**WHAT NEEDS TO BE DONE**
How many of the lines below contain the word "whiskers"? Reply with the number only.

..............................

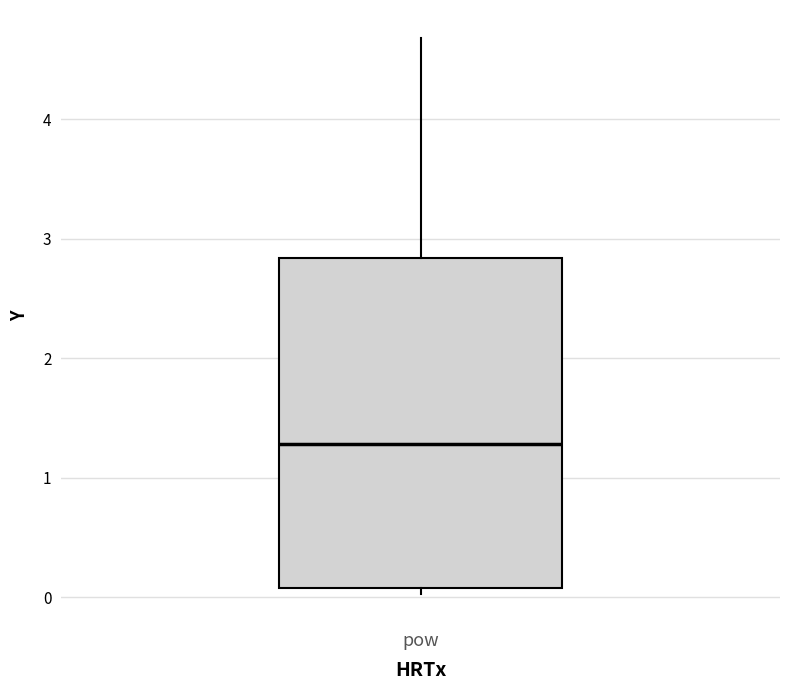

Read this box plot against the y-axis: the position of the median line, the range covered by the box, and the ends of both whiskers. The values are not printed on the chart, so give them approximately, as read against the axis.

median 1.3, box 0.1 to 2.8, whiskers 0.0 to 4.7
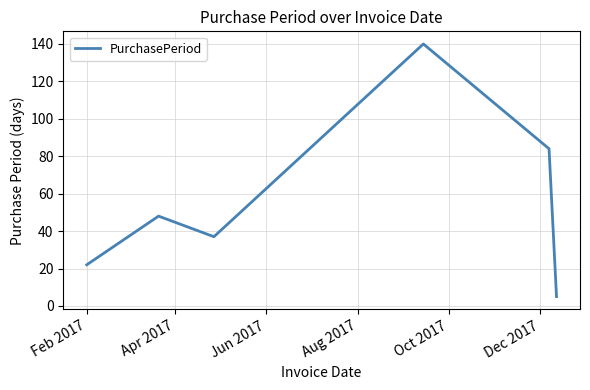

What is the average value?

56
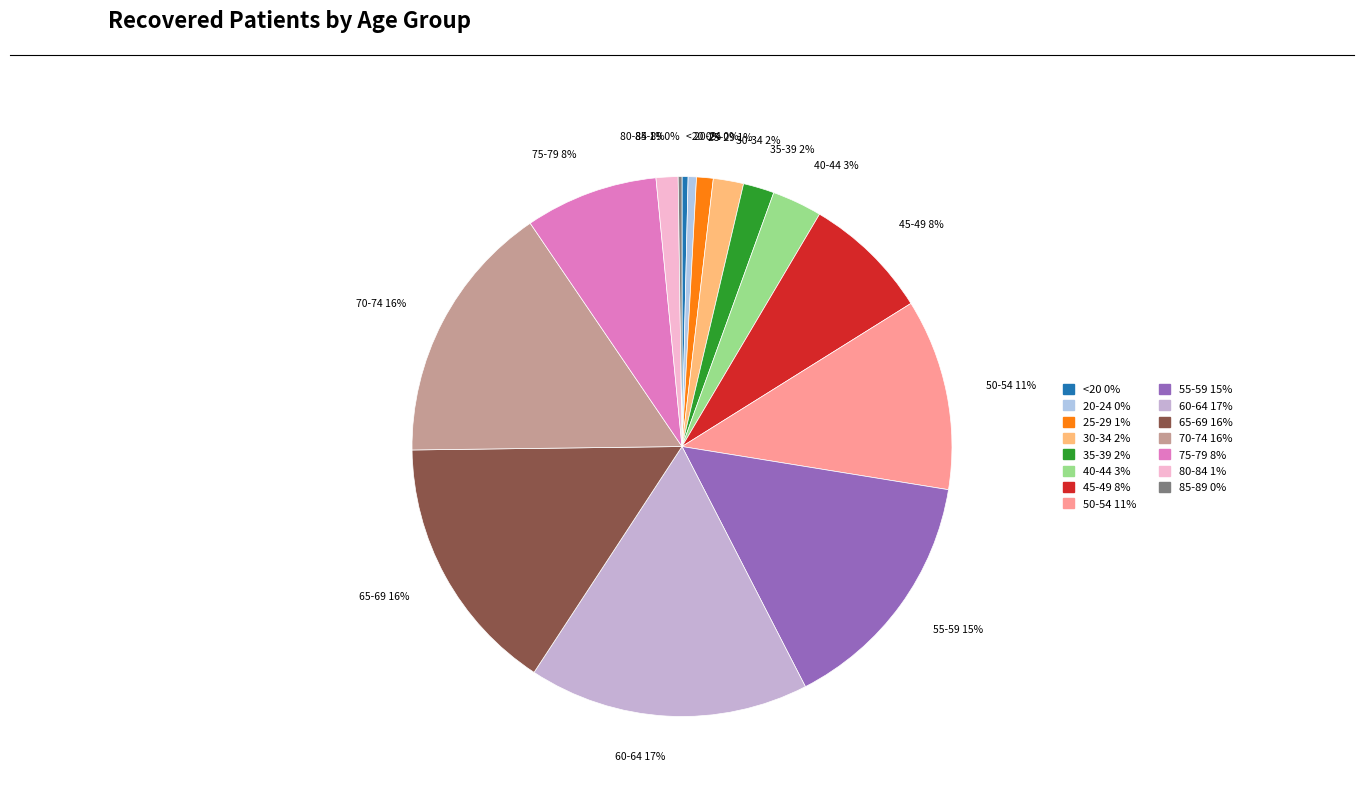

Between 70-74 and 55-59, which is larger?

70-74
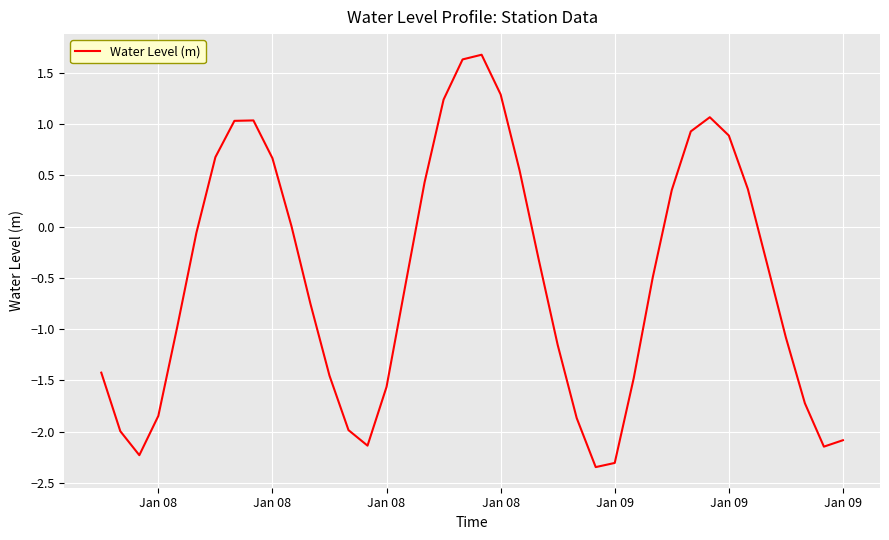

Does the chart have visible grid lines?

Yes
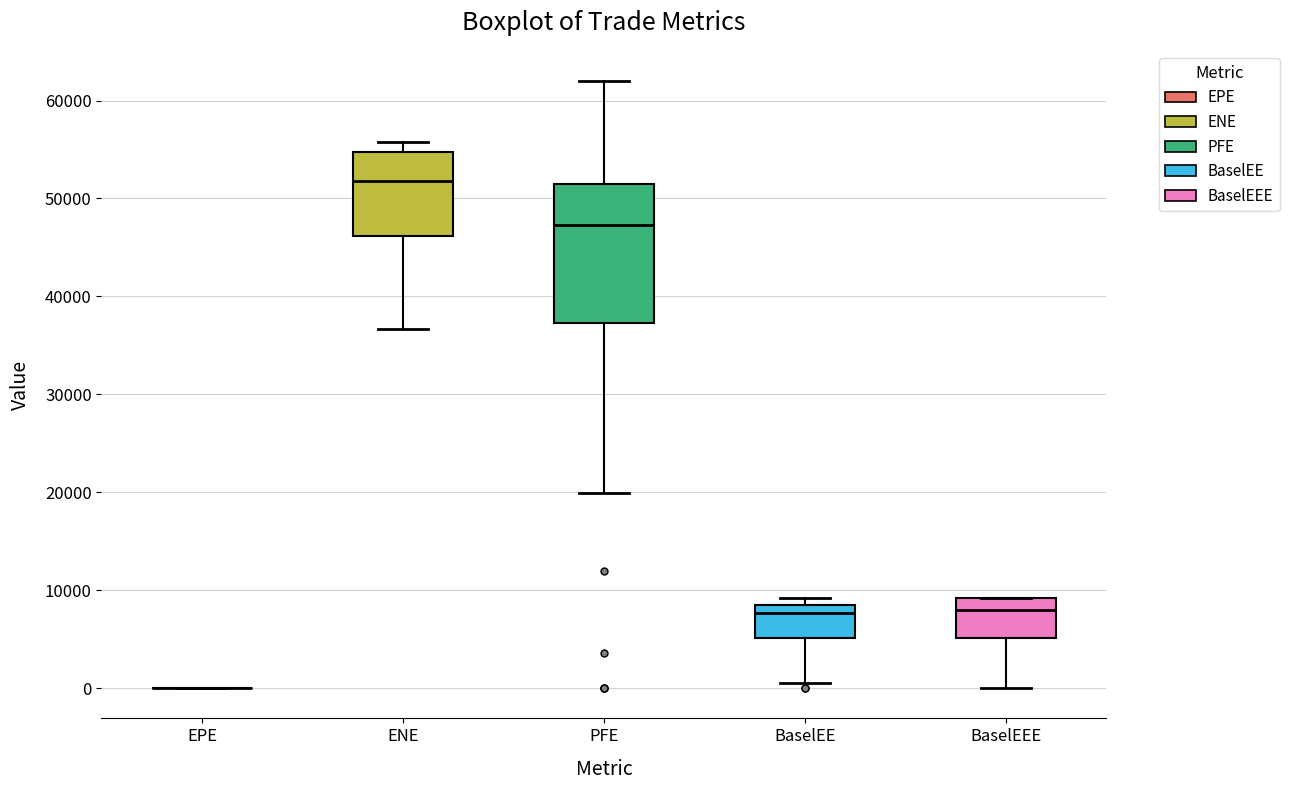

Comparing the boxes themselves (not the whiskers), which one is the tallest?

PFE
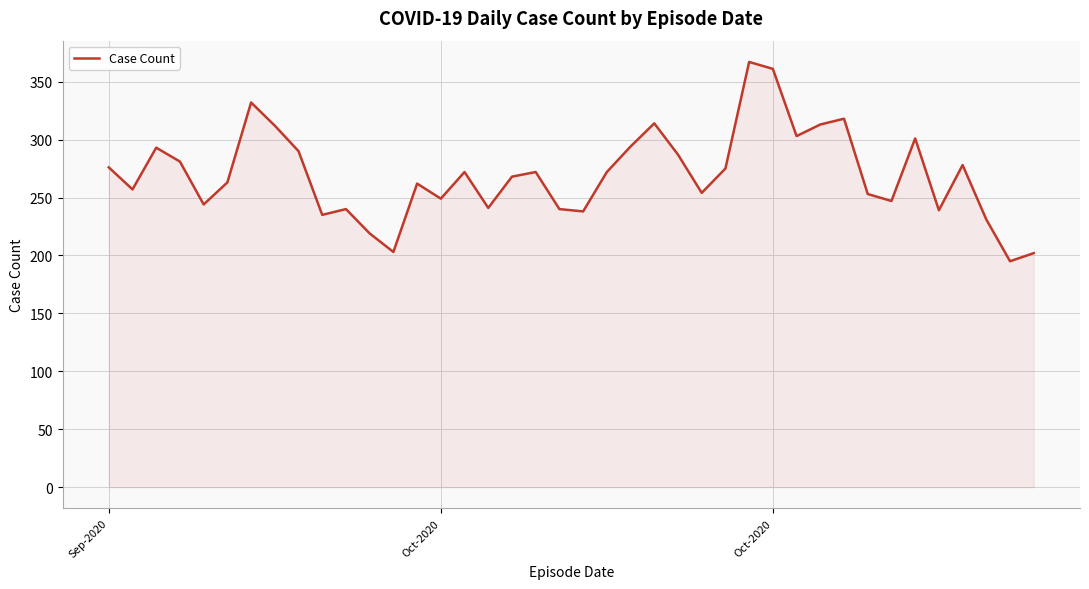

What is the maximum value shown in the chart?

367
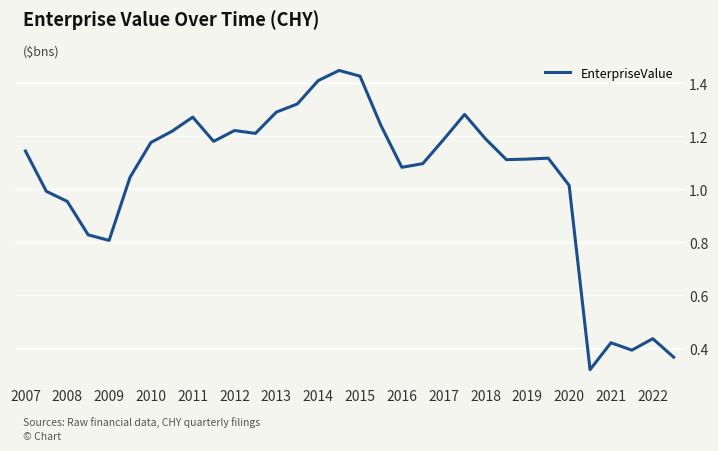

What is the value of the 3rd point from the left?

1.0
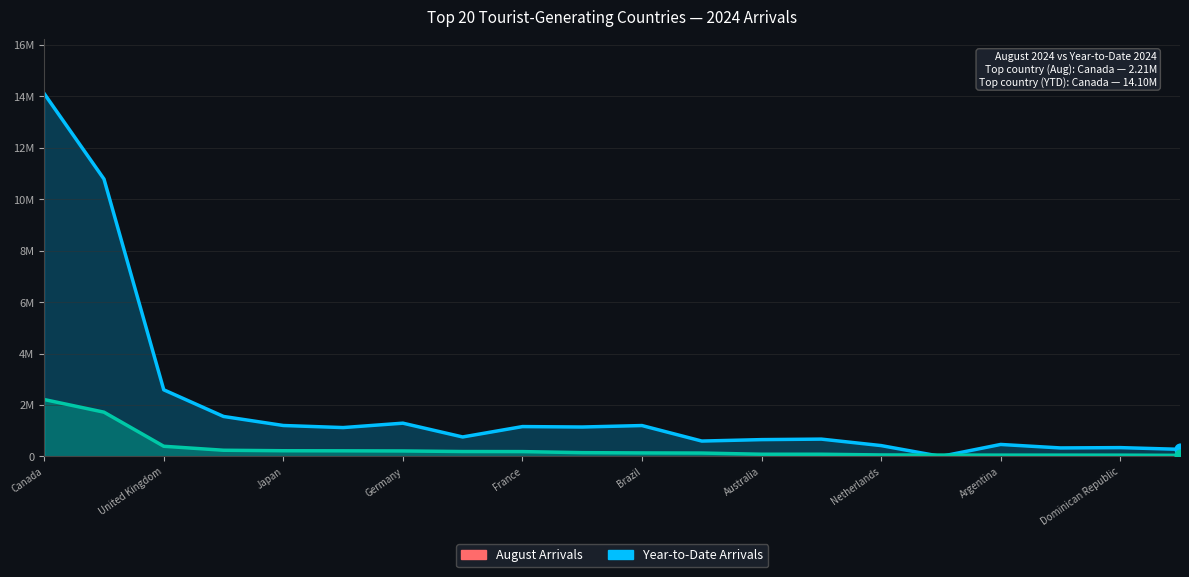

Which series has the largest Y range (max minus min)?

Year-to-Date 2024 Arrivals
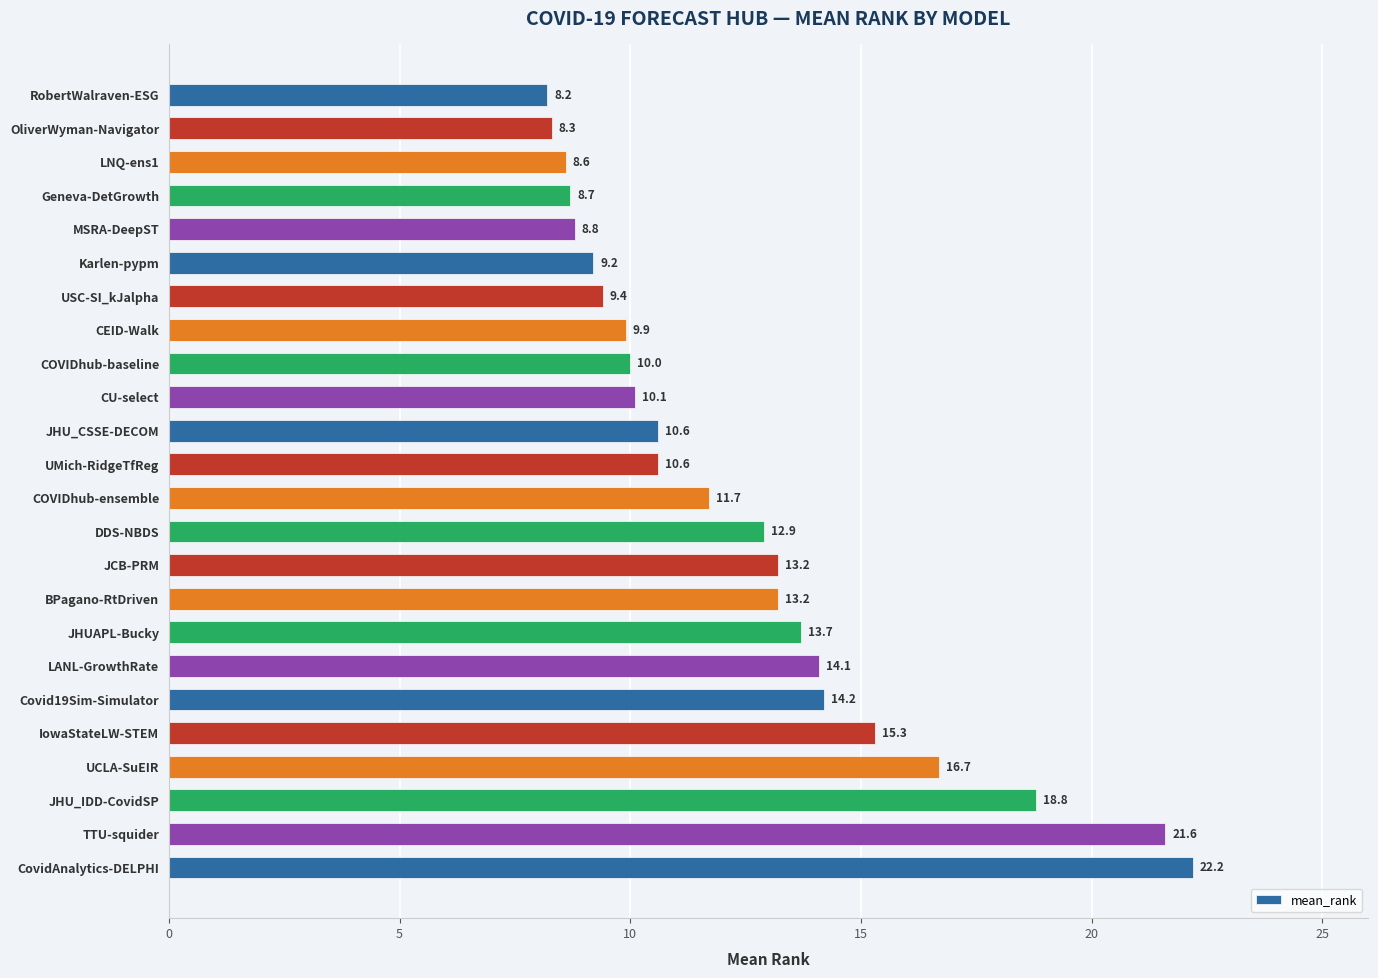

What is the smallest value displayed?

8.2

..............................

**RESULT OF THIS EXERCISE**
3